## Given data
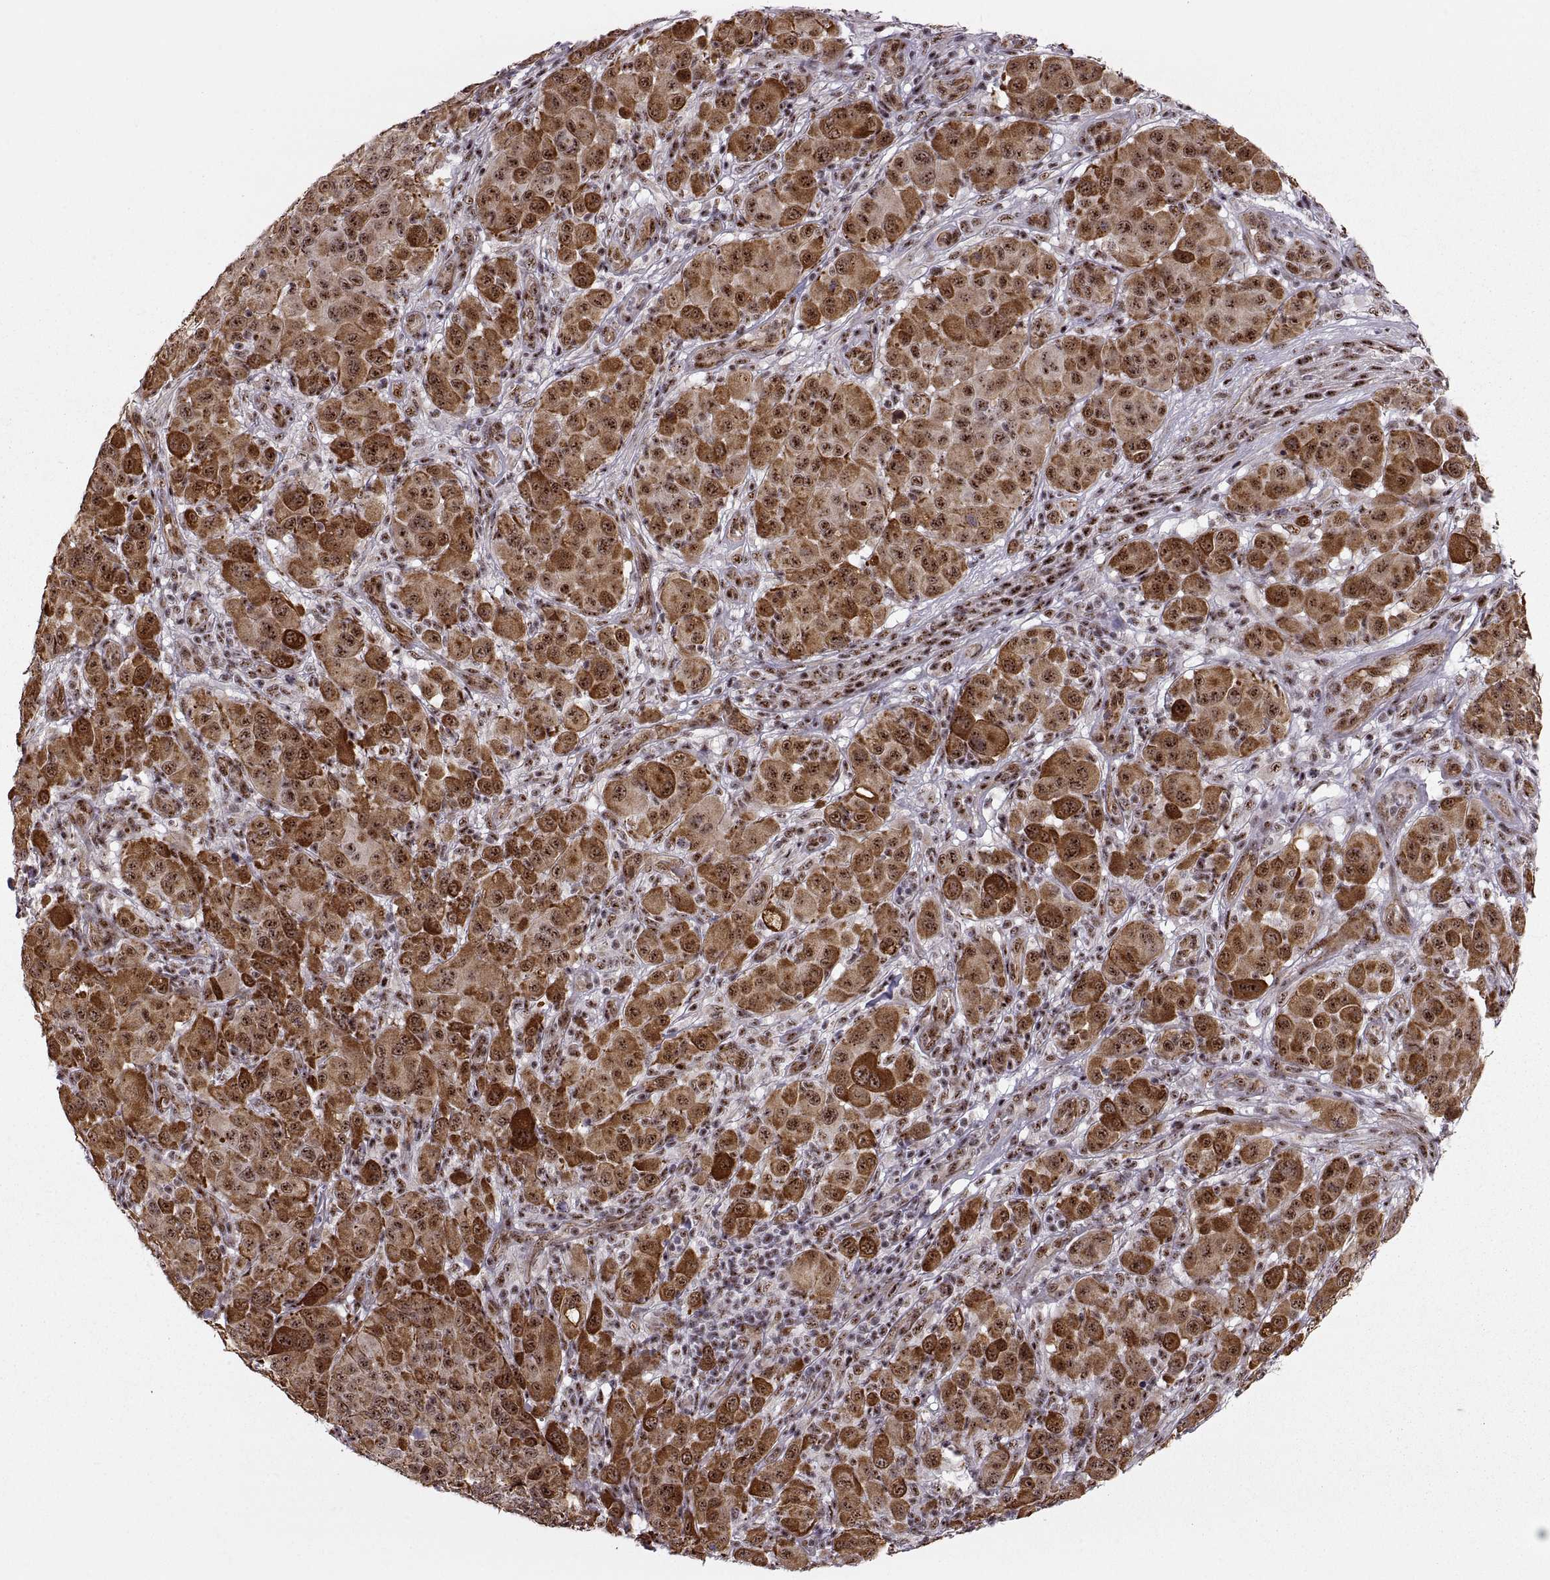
{"staining": {"intensity": "strong", "quantity": ">75%", "location": "cytoplasmic/membranous,nuclear"}, "tissue": "melanoma", "cell_type": "Tumor cells", "image_type": "cancer", "snomed": [{"axis": "morphology", "description": "Malignant melanoma, NOS"}, {"axis": "topography", "description": "Skin"}], "caption": "Malignant melanoma stained for a protein exhibits strong cytoplasmic/membranous and nuclear positivity in tumor cells.", "gene": "ZCCHC17", "patient": {"sex": "female", "age": 87}}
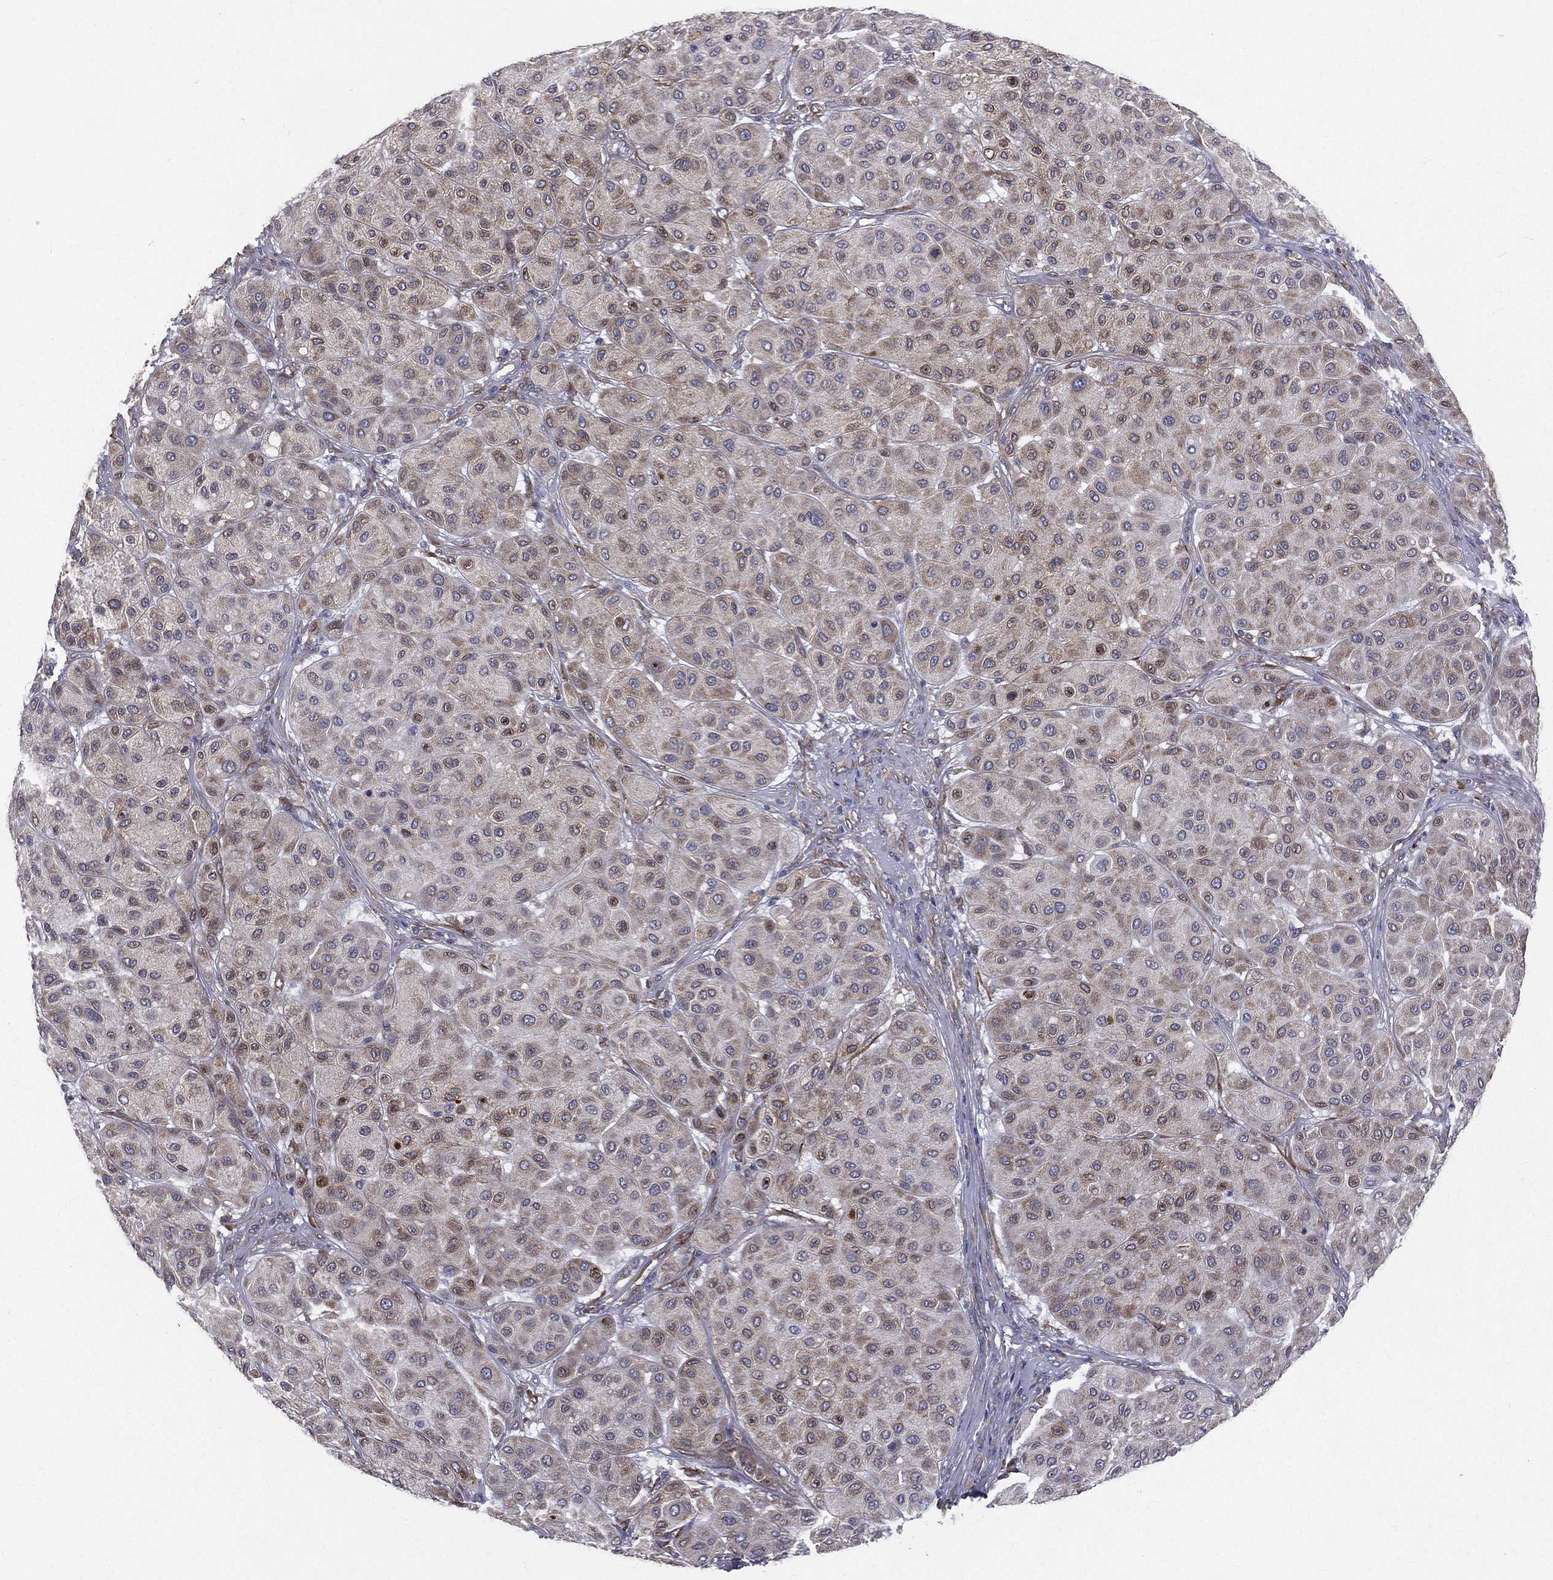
{"staining": {"intensity": "weak", "quantity": "<25%", "location": "cytoplasmic/membranous"}, "tissue": "melanoma", "cell_type": "Tumor cells", "image_type": "cancer", "snomed": [{"axis": "morphology", "description": "Malignant melanoma, Metastatic site"}, {"axis": "topography", "description": "Smooth muscle"}], "caption": "Protein analysis of melanoma reveals no significant staining in tumor cells.", "gene": "PGRMC1", "patient": {"sex": "male", "age": 41}}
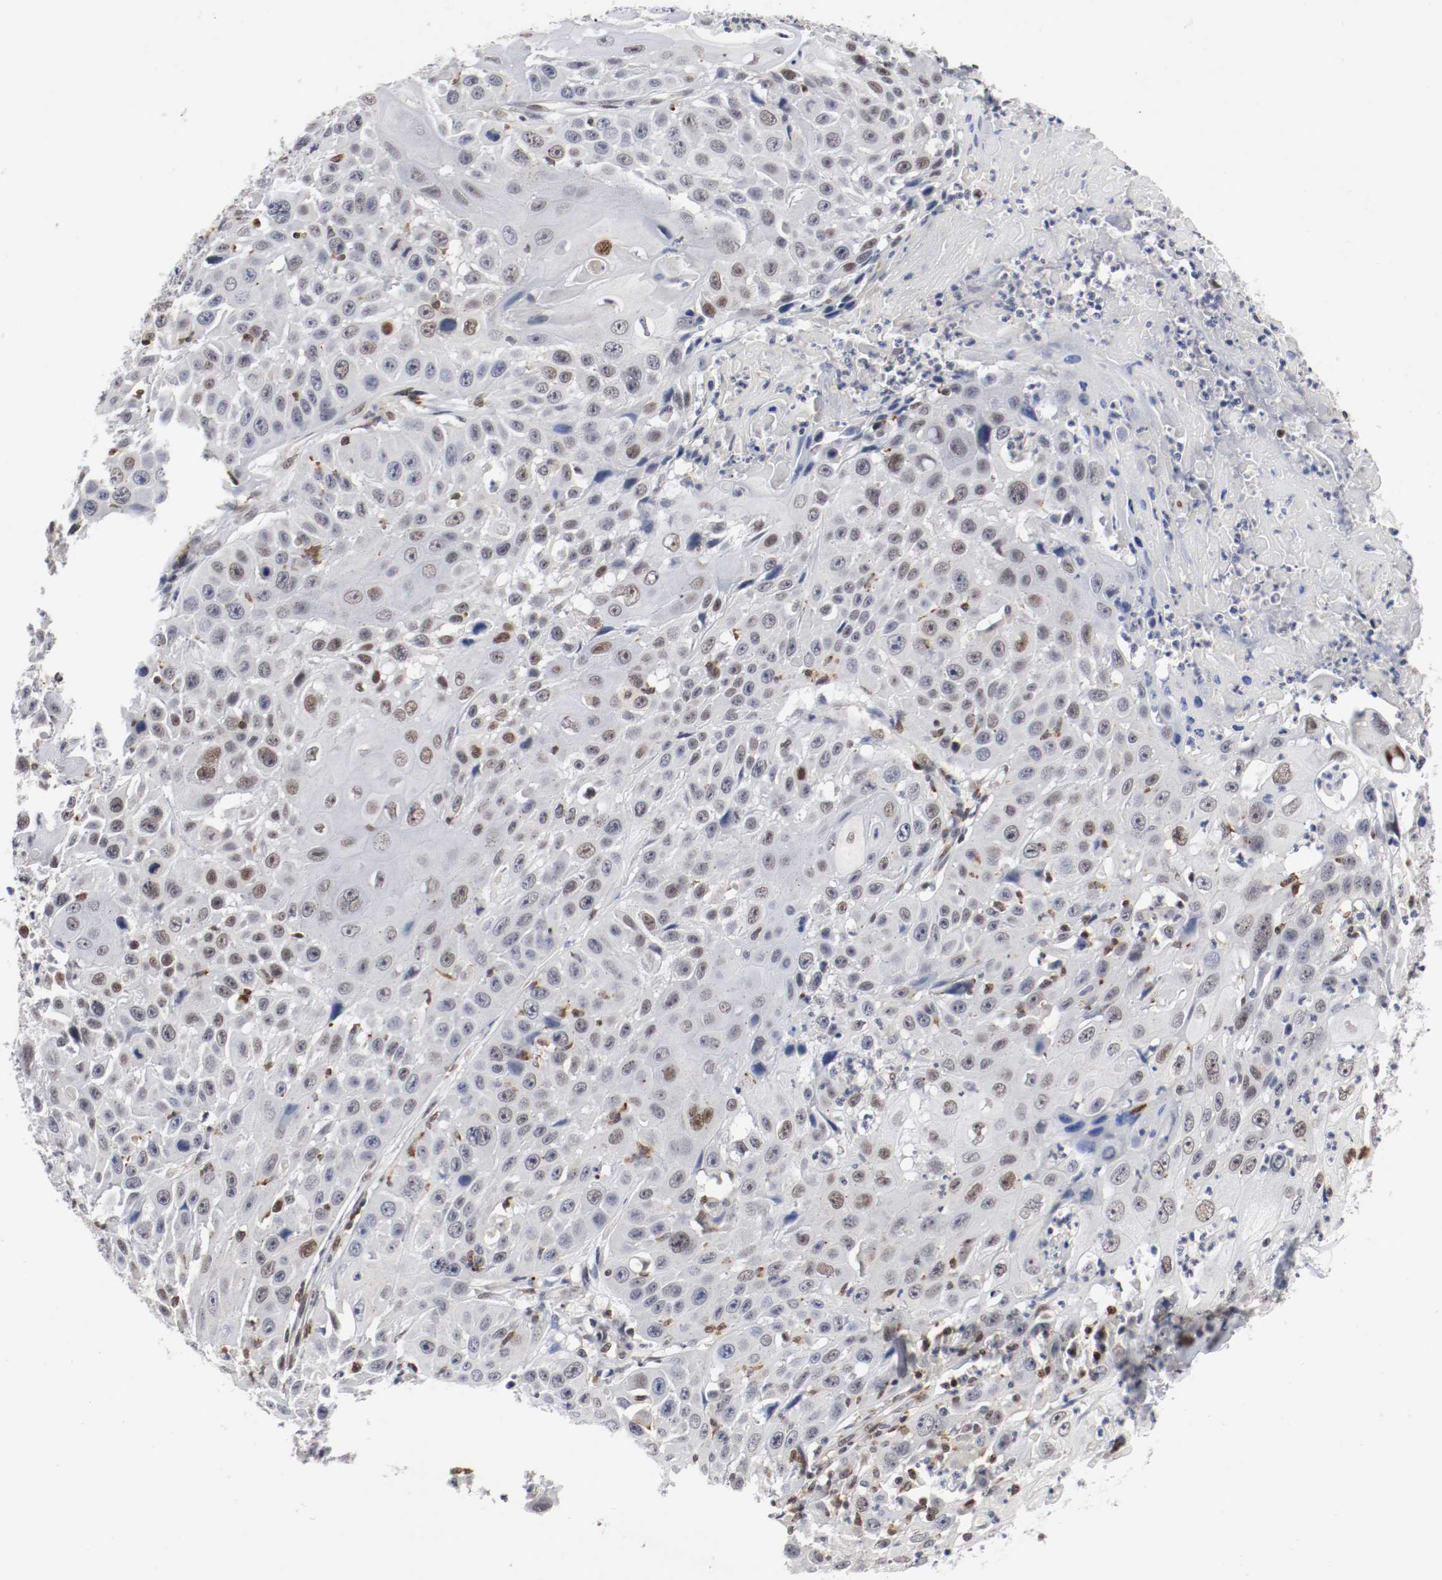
{"staining": {"intensity": "weak", "quantity": "<25%", "location": "nuclear"}, "tissue": "cervical cancer", "cell_type": "Tumor cells", "image_type": "cancer", "snomed": [{"axis": "morphology", "description": "Squamous cell carcinoma, NOS"}, {"axis": "topography", "description": "Cervix"}], "caption": "Tumor cells are negative for brown protein staining in cervical squamous cell carcinoma. The staining was performed using DAB to visualize the protein expression in brown, while the nuclei were stained in blue with hematoxylin (Magnification: 20x).", "gene": "JUND", "patient": {"sex": "female", "age": 39}}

## Your task
The response must contain every line from the listing above in which the string "weak" appears.

## Response area
{"staining": {"intensity": "weak", "quantity": "<25%", "location": "cytoplasmic/membranous"}, "tissue": "melanoma", "cell_type": "Tumor cells", "image_type": "cancer", "snomed": [{"axis": "morphology", "description": "Malignant melanoma, Metastatic site"}, {"axis": "topography", "description": "Smooth muscle"}], "caption": "Protein analysis of melanoma reveals no significant staining in tumor cells.", "gene": "PGRMC1", "patient": {"sex": "male", "age": 41}}
{"staining": {"intensity": "weak", "quantity": "<25%", "location": "nuclear"}, "tissue": "cervical cancer", "cell_type": "Tumor cells", "image_type": "cancer", "snomed": [{"axis": "morphology", "description": "Squamous cell carcinoma, NOS"}, {"axis": "topography", "description": "Cervix"}], "caption": "Tumor cells are negative for brown protein staining in cervical squamous cell carcinoma. The staining was performed using DAB to visualize the protein expression in brown, while the nuclei were stained in blue with hematoxylin (Magnification: 20x).", "gene": "JUND", "patient": {"sex": "female", "age": 39}}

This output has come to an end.